:: AIM OF THE EXERCISE ::
Filter the listing below down to the lines with the word "degrees" and copy those.

:: DATA EXTRACT ::

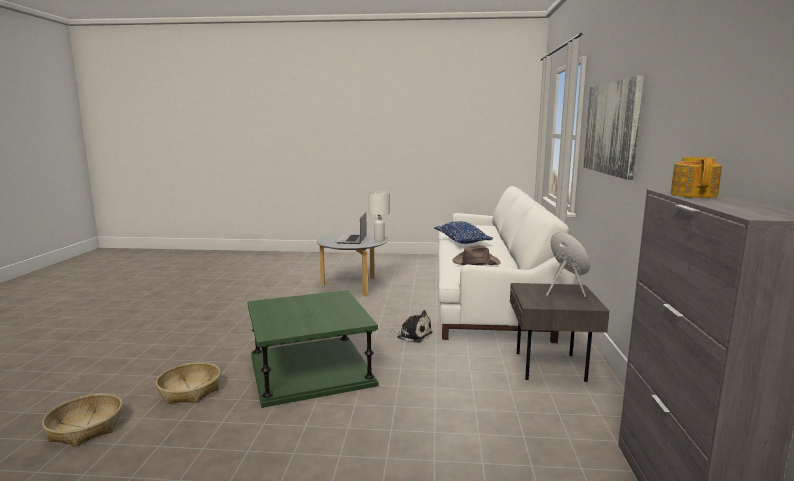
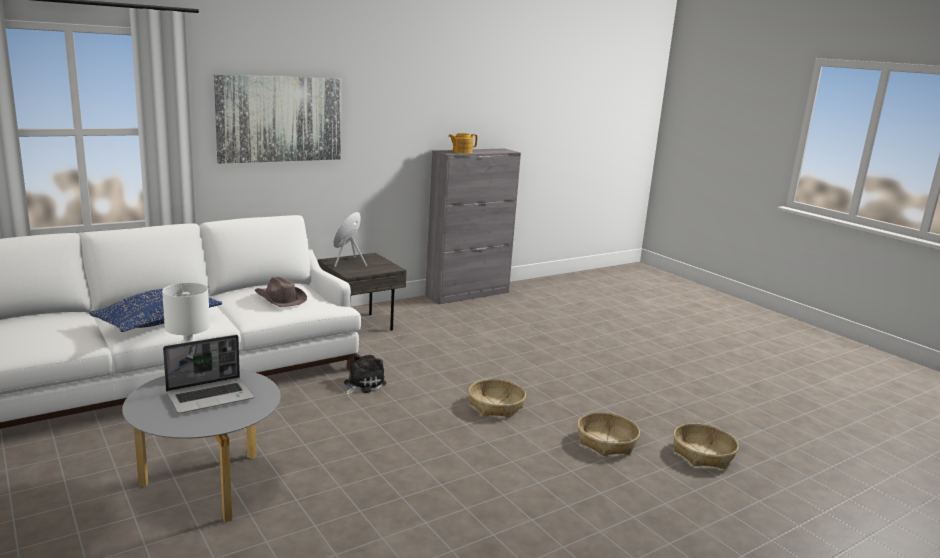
camera: 130 degrees left, 5 degrees up
(311, 370) = (496, 405): green side table -> basket
(413, 335) = (362, 384): plush toy -> plush toy turned 45 degrees clockwise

:: EXPECTED ANSWER ::
camera: 130 degrees left, 5 degrees up
(413, 335) = (362, 384): plush toy -> plush toy turned 45 degrees clockwise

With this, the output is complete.